***********
Schema
***********

Schema in RedisVL provides a structured format to define index settings and
field configurations using the following three components:

.. list-table::
   :widths: 20 80
   :header-rows: 1

   * - Component
     - Description
   * - `version`
     - The version of the schema spec. Current supported version is `0.1.0`.
   * - `index`
     - Index specific settings like name, key prefix, key separator, and storage type.
   * - `fields`
     - Subset of fields within your data to include in the index and any custom settings.


IndexSchema
===========

.. _indexschema_api:

.. currentmodule:: redisvl.schema

.. autoclass:: IndexSchema
   :members:
   :exclude-members: generate_fields,validate_and_create_fields,redis_fields


Index-Level Stopwords Configuration
====================================

The :class:`IndexInfo` class supports index-level stopwords configuration through
the ``stopwords`` field. This controls which words are filtered during indexing
(server-side), as opposed to query-time filtering (client-side).

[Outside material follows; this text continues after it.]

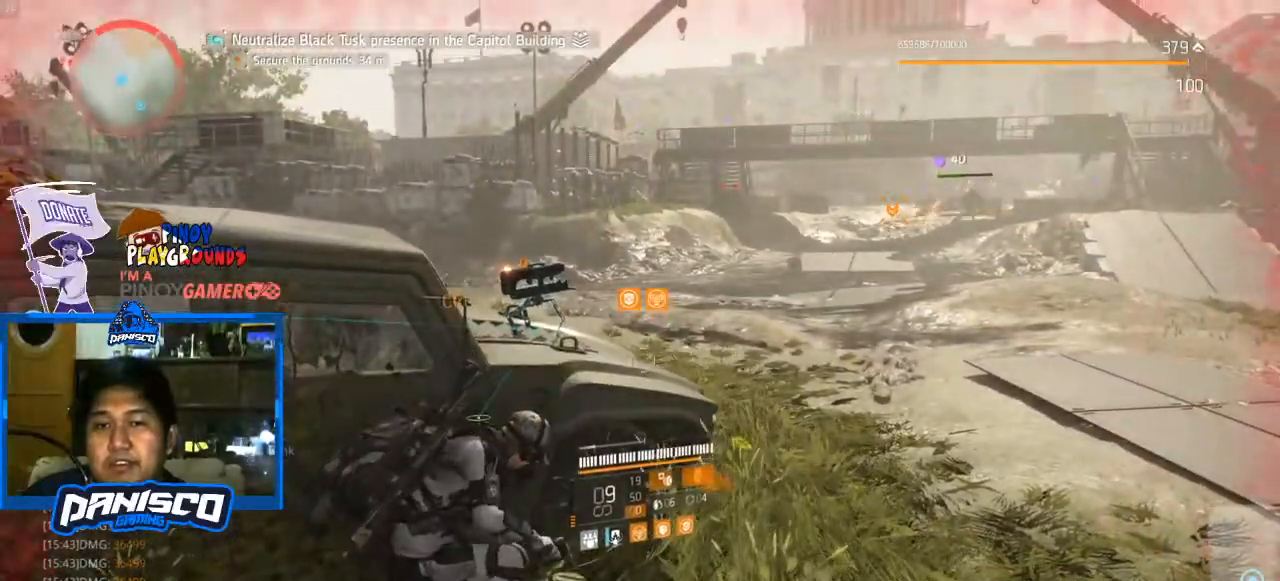
{"keys": [], "mouse": [], "events": [[67, "r", "down"], [167, "r", "up"]]}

**Configuration Options:**

- ``None`` (default): Use Redis default stopwords (~300 common words)
- ``[]`` (empty list): Disable stopwords completely (``STOPWORDS 0``)
- Custom list: Specify your own stopwords (e.g., ``["the", "a", "an"]``)

**Example:**

.. code-block:: python

    from redisvl.schema import IndexSchema

    # Disable stopwords to search for phrases like "Bank of Glasberliner"
    schema = IndexSchema.from_dict({
        "index": {
            "name": "company-idx",
            "prefix": "company",
            "stopwords": []  # STOPWORDS 0
        },
        "fields": [
            {"name": "name", "type": "text"}
        ]
    })

**Important Notes:**

- Index-level stopwords affect what gets indexed (server-side)
- Query-time stopwords (in :class:`TextQuery` and :class:`AggregateHybridQuery`) affect what gets searched (client-side)
- Using query-time stopwords with index-level ``STOPWORDS 0`` is counterproductive

For detailed information about stopwords configuration and best practices, see the
Advanced Queries user guide (``docs/user_guide/11_advanced_queries.ipynb``).


Defining Fields
===============

Fields in the schema can be defined in YAML format or as a Python dictionary, specifying a name, type, an optional path, and attributes for customization.

**YAML Example**:

.. code-block:: yaml

    - name: title
      type: text
      path: $.document.title
      attrs:
        weight: 1.0
        no_stem: false
        withsuffixtrie: true

**Python Dictionary Example**:

.. code-block:: python

    {
        "name": "location",
        "type": "geo",
        "attrs": {
            "sortable": true
        }
    }

Basic Field Types
=================

RedisVL supports several basic field types for indexing different kinds of data. Each field type has specific attributes that customize its indexing and search behavior.

Text Fields
-----------

Text fields support full-text search with stemming, phonetic matching, and other text analysis features.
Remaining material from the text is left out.